- [Instrução escrita 1]: Reproduza fielmente o trecho do texto sobre os erros do filme "Titanic" que começa com as palavras "8. O piano e" e termina com "inclui um abajur.".
- [Instrução escrita 2]: Dê continuidade ao texto sobre os erros do filme "Titanic" a partir do ponto em que ele termina.

- [Documento de origem]:
--

O Palm Court era uma grande sala do estilo "café" localizada na popa do navio, aonde eram servidos somente lanches rápidos e refrescos aos passageiros da primeira classe. Quem quisesse uma refeição completa teria que ir em um dos outros três refeitórios do navio: o Salão de Jantar, o Restaurante A La Carte e o Café Parisiense.
Outra gafe relacionada a isso é o tamanho das mesas. No filme, a mesa em que o pessoal da Rose almoça é bem maior das que existiam no Palm Court do navio, como mostrado ao lado.
7. Jack vai para a primeira classe
As leis sanitárias da época eram extremamente rígidas, e proibiam a mistura de classes em embarcações, seja qual for a circunstância. Em hipótese alguma um passageiro de terceira classe, como o Jack, poderia passear pelo convés de passeio, comer no Salão de Jantar, e nem visitar cabines de primeira classe, nem mesmo convidado por um passageiro de lá.
8. O piano e os abajures
Durante a refeição no Salão de Jantar da primeira classe é visto em todas as mesas um abajur no centro das mesmas, um objeto que na realidade nunca existiu nestes locais. A foto ao lado é a única foto do Salão de Jantar do Titanic que se tem notícia, em pleno serviço da refeição. Veja que há poucos objetos decorativos nas mesas, e nenhum deles inclui um abajur.
No momento do jantar também é possível ver e ouvir os músicos tocando seus instrumentos, incluindo o piano do Salão, porém esse piano só foi usado uma vez, e foi durante a missa na manhã de 14 Abril.
9. Impedidos pelos portões
Elevador para uso da tripulação no Olympic, irmão-gêmeo do Titanic. Havia
também portões como esse nos três elevadores da primeira classe,
localizado atrás de um outro portão, para a segurança dos passageiros.
Sem dúvida um dos maiores mitos que o filme de Cameron ajudou a espalhar é o de que os passageiros da terceira classe ficaram presos dentro do navio por inúmeros portões pantográficos trancados. O fato é que esses portões nunca existiram em tamanha quantidade no navio.
Pelas rígidas leis sanitárias da época, havia áreas bem separadas entre as terceira, segunda e primeira classes, mas essas separações dentro do navio eram feitas por paredes e portas que somente a tripulação poderia abrir, não com os portões que o filme "Titanic" mostra abundantemente.
Na realidade os únicos portões pantográficos existentes no navio ficavam nas áreas de acesso da tripulação (onde não havia tráfego de passageiros) e nos elevadores do navio, como mostrado na imagem acima.
As causas da morte de grande maioria dos passageiros da terceira classe foram a distância de onde se encontravam até o convés dos botes (muitos passageiros ficavam a mais de 7 conveses abaixo) e a falta de assistência da tripulação, além de que muitos deles eram imigrantes que não conheciam a língua inglesa, assim não conseguindo entender o que estava acontecendo no momento e não entendendo as instruções que lhe eram passadas.
10. "Desça o elevador até o final e vire à esquerda"

--

- [Informações exibidas]:
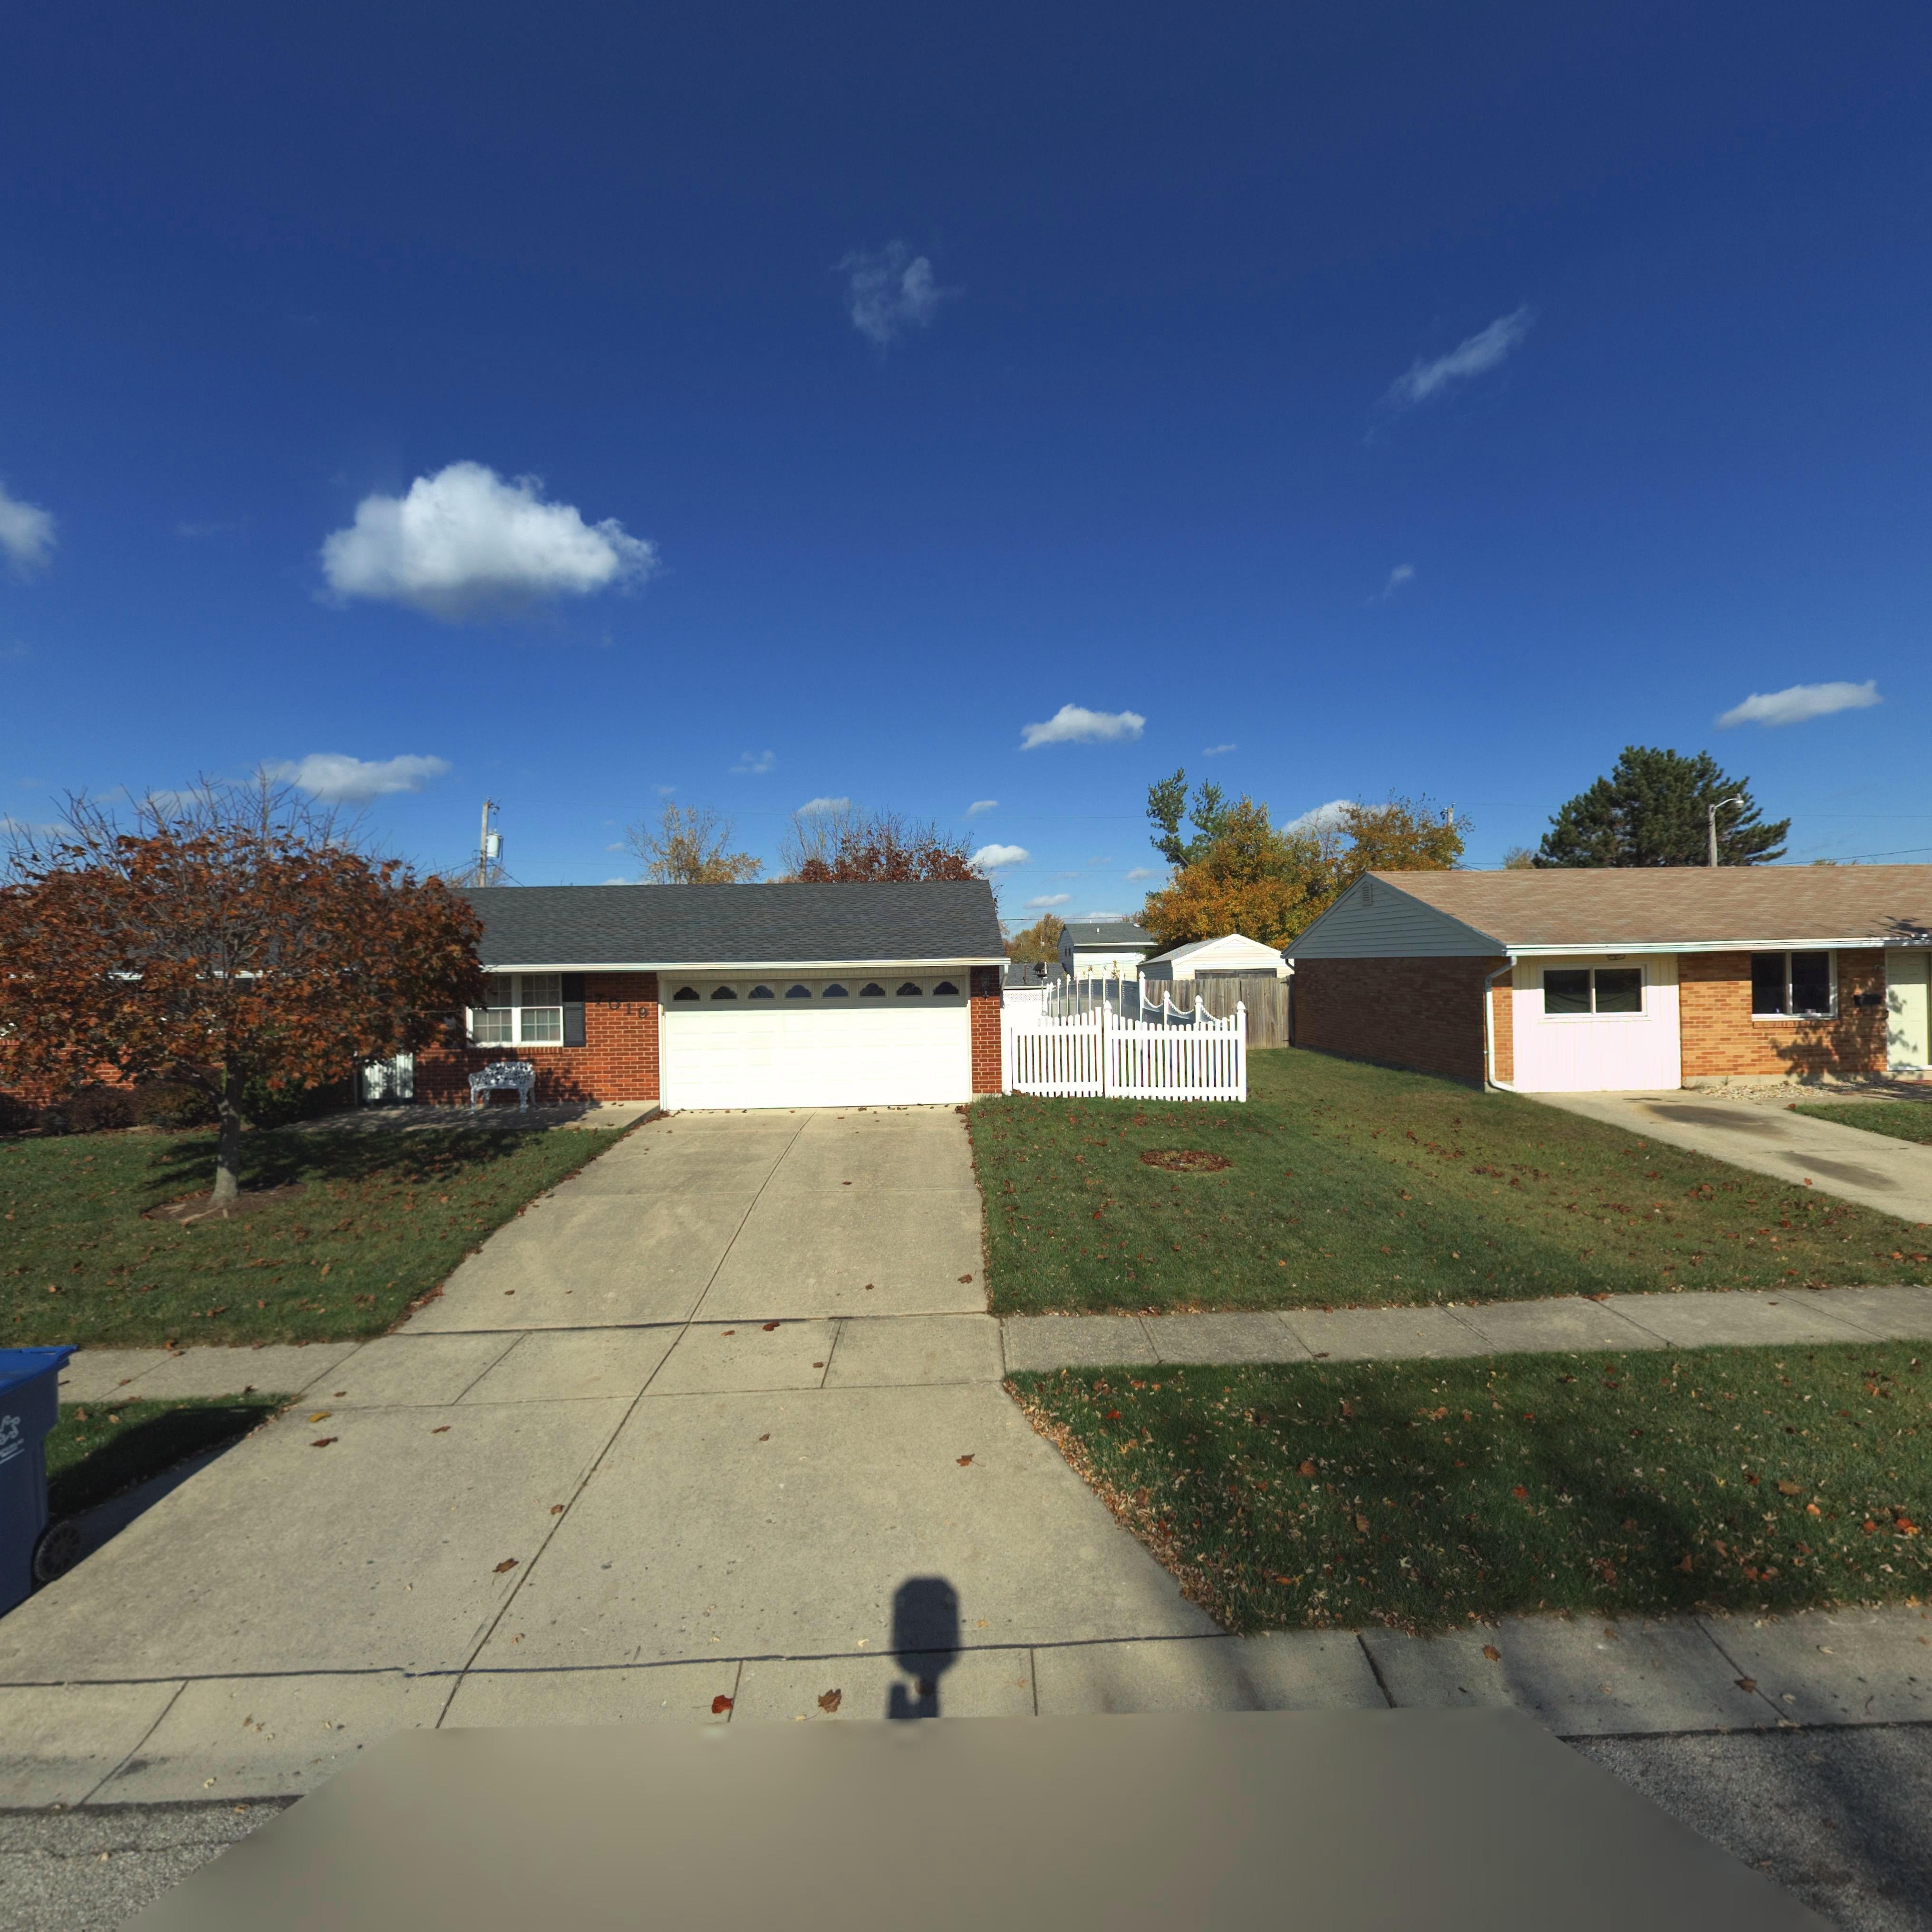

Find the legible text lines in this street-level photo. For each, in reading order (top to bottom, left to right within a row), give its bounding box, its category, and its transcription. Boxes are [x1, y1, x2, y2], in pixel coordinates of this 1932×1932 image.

[594, 992, 650, 1020] StreetNumber: 7019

--

- [Resposta esperada 1]:
8. O piano e os abajures
Durante a refeição no Salão de Jantar da primeira classe é visto em todas as mesas um abajur no centro das mesmas, um objeto que na realidade nunca existiu nestes locais. A foto ao lado é a única foto do Salão de Jantar do Titanic que se tem notícia, em pleno serviço da refeição. Veja que há poucos objetos decorativos nas mesas, e nenhum deles inclui um abajur.

- [Resposta esperada 2]:
Quando Rose encontra Andrews e o pede instruções para chegar onde Jack está preso, ele a diz que é necessário pegar o elevador e descer até o Convés E e virar a esquerda, onde fica a passagem da tripulação. Acontece que se a Rose virasse à esquerda no navio real ela daria de cara com uma grande parede.
A imagem da esquerda faz parte do filme "Titanic", e a da direita faz parte do projeto "Titanic Honor and Glory", representando fielmente esta área do navio. Perceba que na realidade havia uma parede à esquerda dos elevadores, ao invés de um grande corredor, como mostra o filme.
Se não houvesse essa parede, os elevadores dariam acesso direto a "Scotland Road", um grande corredor de acesso da tripulação que ligava os dois extremos (popa e proa) do navio. Para acessá-lo, era preciso descer a grande escadaria da primeira classe e abrir uma porta de emergência à direita dela. O corredor também dava acesso ao salão de jantar da terceira classe.
11. Entre a terceira e quarta chaminés
Com certeza uma das cenas mais emocionantes do filme é a qual o Titanic é mostrado partindo-se em dois e desabando em cima de centenas de pessoas que lutavam para sobreviver na água congelante. Embora a cena represente um momento real, ao que tudo indica o navio partiu-se entre a segunda e a terceira chaminés enquanto afundava, não entre a terceira e a quarta como mostra o filme.
O mapa dos destroços no fundo do oceano deixa evidente que o navio foi separado bem na metade de seu comprimento durante o naufrágio:
O mapa dos destroços da proa explicitam que o navio se partiu em dois logo
após a segunda chaminé, não após a terceira.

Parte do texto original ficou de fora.